В первые десятилетия изучения условных рефлексов в качестве млекопитающих обычно использовали собак, методика исследования которых была разработана во всех тонкостях, а для изучения птиц и особенно рыб предпринимались лишь первые, еще не очень успешные попытки. Позже исследователи сумели убедиться, что первоначальные представления неверны. Тормозные реакции у достаточно примитивных животных вырабатываются без особого труда. Чтобы научить пчел различать запахи или цвета, достаточно всего 2–7 предъявлений дифференцировочного раздражителя – и реакция на него угаснет. Крабы способны дифференцировать сплошной свет от мигающего после 4–12 предъявлений неподкрепляемого раздражителя, а речные раки – после 7–12.

В полной мере это относится и к другим видам внутреннего торможения. Более тщательное изучение угасательного торможения у пчел, крабов, раков, рыб, рептилий, птиц, низших и высших млекопитающих не выявило серьезных различий в скорости его возникновения. Да их и не может быть. Условные рефлексы у всех животных должны одинаково быстро и вырабатываться, и угашаться. Иначе одни животные имели бы слишком большие преимущества по сравнению с другими.
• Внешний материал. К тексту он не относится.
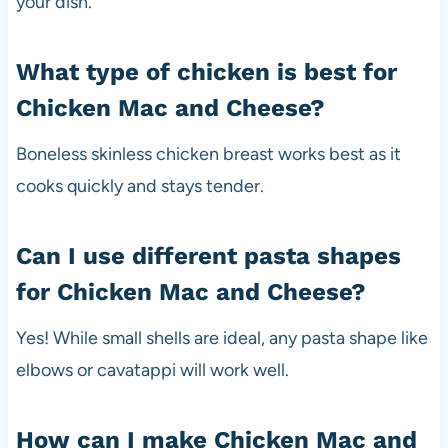
your dish.
What type of chicken is best for
Chicken Mac and Cheese?
Boneless skinless chicken breast works best as it
cooks quickly and stays tender.
Can I use different pasta shapes
for Chicken Mac and Cheese?
Yes! While small shells are ideal, any pasta shape like
elbows or cavatappi will work well.
How can I make Chicken Mac and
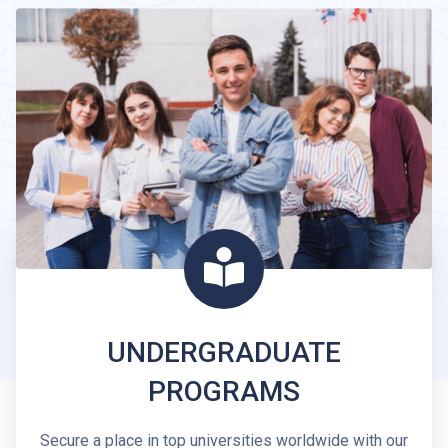
UNDERGRADUATE
PROGRAMS
Secure a place in top universities worldwide with our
Не удалось обнаружить серьезные различия и в отношении выработки условного тормоза. У шимпанзе и золотых карасей для его образования требуется всего 3–6 сочетаний условного тормоза с условным раздражителем, естественно без последующего подкрепления этой комбинации. Однако условия, при которых формируется условный тормоз в процессе филогенеза, становятся все многообразнее. Условный тормоз возникает только в том случае, если будущий тормозный и условный раздражители применяются совместно, т. е. когда они действуют одновременно, или если начало первого несколько предшествует началу второго, в крайнем случае при наличии между ними небольшого интервала. Для собак он не должен превышать 10 с. У рыб, амфибий и рептилий условный тормоз вырабатывается с большим трудом даже при наличии всего 5-секундного интервала. При более длинных промежутках у этих животных вместо условного тормоза образуется условный рефлекс второго порядка.
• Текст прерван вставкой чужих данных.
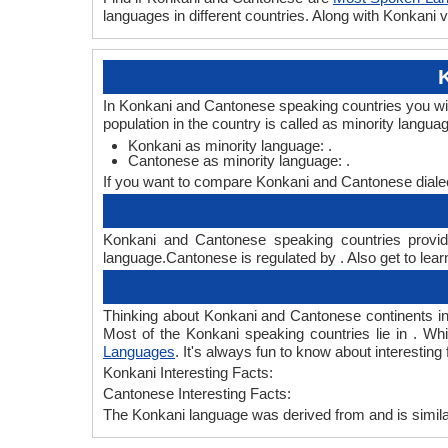
languages in different countries. Along with Konkan
In Konkani and Cantonese speaking countries you wil
population in the country is called as minority langua
Konkani as minority language: .
Cantonese as minority language: .
If you want to compare Konkani and Cantonese diale
Konkani and Cantonese speaking countries provide
language.Cantonese is regulated by . Also get to lear
Thinking about Konkani and Cantonese continents i
Most of the Konkani speaking countries lie in . Wh
Languages
. It's always fun to know about interesti
Konkani Interesting Facts:
Cantonese Interesting Facts:
The Konkani language was derived from and is similar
У собак условный тормоз не становится строго специфичным. Это значит, что, будучи выработан к одному определенному раздражителю, он в той или иной мере тормозит и другие условные рефлексы. В еще большей степени это справедливо для низших животных. У них условный тормоз, выработанный к одному пищевому условному раздражителю, тормозит действие всех пищевых условных раздражителей, а условный тормоз к оборонительному раздражителю – все оборонительные условные раздражители. Условный тормоз может быть образован и у более примитивных существ: у ракообразных, насекомых и высших моллюсков. Однако у планарий, ланцетников и миног выработать его не удалось. Но у этих животных не образуются и условные рефлексы, а мы уже решили относить к внутреннему торможению лишь такие виды негативных реакций, с помощью которых устраняются условные рефлексы.
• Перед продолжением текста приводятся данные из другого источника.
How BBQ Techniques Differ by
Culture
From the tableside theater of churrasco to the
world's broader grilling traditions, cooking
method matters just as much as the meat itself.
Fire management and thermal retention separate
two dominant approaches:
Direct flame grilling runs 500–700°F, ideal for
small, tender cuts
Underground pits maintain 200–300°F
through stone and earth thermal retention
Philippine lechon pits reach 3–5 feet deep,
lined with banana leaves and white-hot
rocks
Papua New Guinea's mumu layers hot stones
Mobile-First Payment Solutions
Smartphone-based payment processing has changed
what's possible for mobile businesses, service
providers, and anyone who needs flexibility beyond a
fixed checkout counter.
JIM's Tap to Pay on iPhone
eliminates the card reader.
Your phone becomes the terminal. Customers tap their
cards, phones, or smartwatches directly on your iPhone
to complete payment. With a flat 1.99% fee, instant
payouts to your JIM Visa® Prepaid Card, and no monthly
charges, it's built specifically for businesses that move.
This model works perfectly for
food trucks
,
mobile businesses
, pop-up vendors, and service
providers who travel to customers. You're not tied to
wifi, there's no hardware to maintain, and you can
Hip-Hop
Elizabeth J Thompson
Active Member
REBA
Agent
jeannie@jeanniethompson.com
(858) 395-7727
В созданной И.П. Павловым концепции о физиологических механизмах работы мозга большое значение имели представления об иррадиации, концентрации и взаимной индукции возбуждения и торможения. Известны два варианта индукции: одновременная, когда достаточно сильный и концентрированный тормозный очаг вызывает в соседних районах развитие возбудительного процесса и наоборот, и последовательная, когда любой из нервных процессов подготавливает почву для замены на противоположный. Несмотря на то что внешние проявления условнорефлекторной деятельности, имитирующие движение нервных процессов в коре больших полушарий, в опытах на собаках развиваются с безупречным постоянством, исследования в этом направлении приостановились еще пару десятилетий назад главным образом из-за того, что прежние представления об этих явлениях не укладываются в рамки современных концепций на природу торможения. В связи с этим не проведено их сравнительно-физиологическое изучение. Создается, однако, впечатление, что скорость иррадиации, концентрации и индукции в филогенезе возрастает. Например, последовательное торможение у рыб длится 120–300 с, у павианов – 10–15, а у шимпанзе – всего 1 с.